The other point to be defined in protective efficacy of anti-SARS-CoV-2 antibodies is the role of secretory IgAs in defense against reinfection. According to the fact that corona viruses infect and invade mainly the respiratory and gastrointestinal tracts, importance of studying the protective capacity of mucosal immunity becomes more clear. Previous studies on SARS-CoV had shown that intranasal vaccine challenges in mice would result in SIgA secretion in respiratory mucosa but whether this could inhibit viral invasion or not remains to be answered [15, 41].

Another question to be discussed in passive serotherapy is “Antibody-Dependent Enhancement”. It has yet been shown that patients with more severe clinical courses had earlier and higher antibody responses [24]. To explain this phenomenon, it is hypothesized that anti-S antibodies, while inhibiting viral entrance in permissive cells, potentiated the infection of B cells and macrophages by binding to their Fcγ receptor-II. Anti-S IgG antibodies bound to FcγRII on mononuclear phagocyte cells promote viral entrance through phagocytosis thereby activating these cells and inducing proinflammatory cytokines release [30, 64, 72]. Regarding the probability of antibody-dependent enhancement, administration of CP or monoclonal antibodies have to be performed more cautiously because infusing high amount of antibodies might provoke inflammatory responses, exacerbating or triggering serious conditions like cytokine storm.

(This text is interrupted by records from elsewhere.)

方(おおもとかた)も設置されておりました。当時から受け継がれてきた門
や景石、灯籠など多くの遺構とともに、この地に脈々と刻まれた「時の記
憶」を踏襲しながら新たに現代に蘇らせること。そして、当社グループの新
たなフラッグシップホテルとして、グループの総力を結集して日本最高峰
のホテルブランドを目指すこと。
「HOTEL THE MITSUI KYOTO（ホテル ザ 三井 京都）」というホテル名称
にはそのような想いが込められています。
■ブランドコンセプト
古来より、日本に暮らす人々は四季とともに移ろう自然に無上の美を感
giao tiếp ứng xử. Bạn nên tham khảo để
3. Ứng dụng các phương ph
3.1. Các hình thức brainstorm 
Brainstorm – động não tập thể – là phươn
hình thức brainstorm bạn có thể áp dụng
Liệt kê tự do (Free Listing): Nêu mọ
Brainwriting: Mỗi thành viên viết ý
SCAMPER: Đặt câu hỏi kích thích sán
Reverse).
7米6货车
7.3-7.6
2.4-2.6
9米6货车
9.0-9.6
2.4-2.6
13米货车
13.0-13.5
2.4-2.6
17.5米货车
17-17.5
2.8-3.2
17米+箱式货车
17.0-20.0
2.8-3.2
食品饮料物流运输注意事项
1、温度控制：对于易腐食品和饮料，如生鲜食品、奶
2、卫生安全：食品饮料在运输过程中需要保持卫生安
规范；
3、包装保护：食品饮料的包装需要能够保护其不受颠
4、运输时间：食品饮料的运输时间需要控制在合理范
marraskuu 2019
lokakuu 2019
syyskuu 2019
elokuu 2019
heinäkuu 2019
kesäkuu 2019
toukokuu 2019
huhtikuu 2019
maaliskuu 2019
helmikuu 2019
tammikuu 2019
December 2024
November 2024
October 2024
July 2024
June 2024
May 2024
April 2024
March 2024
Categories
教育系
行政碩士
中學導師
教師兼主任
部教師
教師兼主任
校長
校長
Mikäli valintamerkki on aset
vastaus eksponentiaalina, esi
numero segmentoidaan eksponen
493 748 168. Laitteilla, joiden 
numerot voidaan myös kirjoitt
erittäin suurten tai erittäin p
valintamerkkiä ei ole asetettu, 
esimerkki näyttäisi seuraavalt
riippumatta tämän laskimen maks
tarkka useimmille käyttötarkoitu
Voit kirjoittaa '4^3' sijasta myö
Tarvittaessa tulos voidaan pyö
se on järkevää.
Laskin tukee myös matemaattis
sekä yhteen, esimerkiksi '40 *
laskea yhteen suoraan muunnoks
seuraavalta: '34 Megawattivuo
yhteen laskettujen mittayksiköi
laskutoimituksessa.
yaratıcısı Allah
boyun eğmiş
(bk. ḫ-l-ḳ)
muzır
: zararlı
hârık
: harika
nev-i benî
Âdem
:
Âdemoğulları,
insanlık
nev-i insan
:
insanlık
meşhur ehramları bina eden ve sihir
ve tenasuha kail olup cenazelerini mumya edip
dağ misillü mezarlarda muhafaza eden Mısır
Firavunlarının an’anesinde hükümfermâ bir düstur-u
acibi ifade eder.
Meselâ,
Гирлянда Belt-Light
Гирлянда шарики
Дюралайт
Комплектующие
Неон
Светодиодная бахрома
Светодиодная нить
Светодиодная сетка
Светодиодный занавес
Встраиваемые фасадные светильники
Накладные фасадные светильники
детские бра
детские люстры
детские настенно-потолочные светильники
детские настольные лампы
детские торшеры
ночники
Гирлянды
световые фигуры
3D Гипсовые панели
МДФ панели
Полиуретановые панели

According to the urgent need of identifying the SARS-CoV-2-infected individuals in population researchers are trying to design rapid, sensitive specific and easy-to-do diagnostic tests with the least price. Besides, there are efforts to apply the natural potential of immune system for treating the COVID-19 patients. Anti-viral antibodies being suitable for both purposes are under diagnostic and therapeutic investigations. Among all studied viral antigens the spike (S) and nucleocapsid (N) proteins are considered as the most immunogenic antigens that antibodies against them could be detected in blood circulation of infected individuals making them suitable for serological testing. The principal advantages of serological tests are simplicity and the potential of detecting infected individuals after disease resolution thus providing the probability of conducting retrospective studies in great populations. Despite subtle disparities between the findings of different groups using various techniques, the overall results indicate that IgM antibodies appear within the first week of disease onset but wean after a month whereas IgG antibodies are produced during the second week and last for a long time (not exactly defined), moreover, there are very few studies about IgA antibodies which elevated during first weeks and were present in blood circulation longer than IgM. Secretory IgA antibodies due to their significance in mucosal immunity and vaccine efficacy should be studied more.

Neutralizing antibodies mainly targeting the receptor binding domain of S protein might be applied as supplementary option to treat severe forms of COVID-19 since administration of convalescent plasma containing sufficient titers of these antibodies to the critical patients has resulted in encouraging clinical improvements. Moreover, studying the neutralizing antibodies paves the way for finding the most appropriate antigenic targets to design efficient vaccines against SARS-CoV-2.

Conflict of interest

The authors declare no conflict of interest.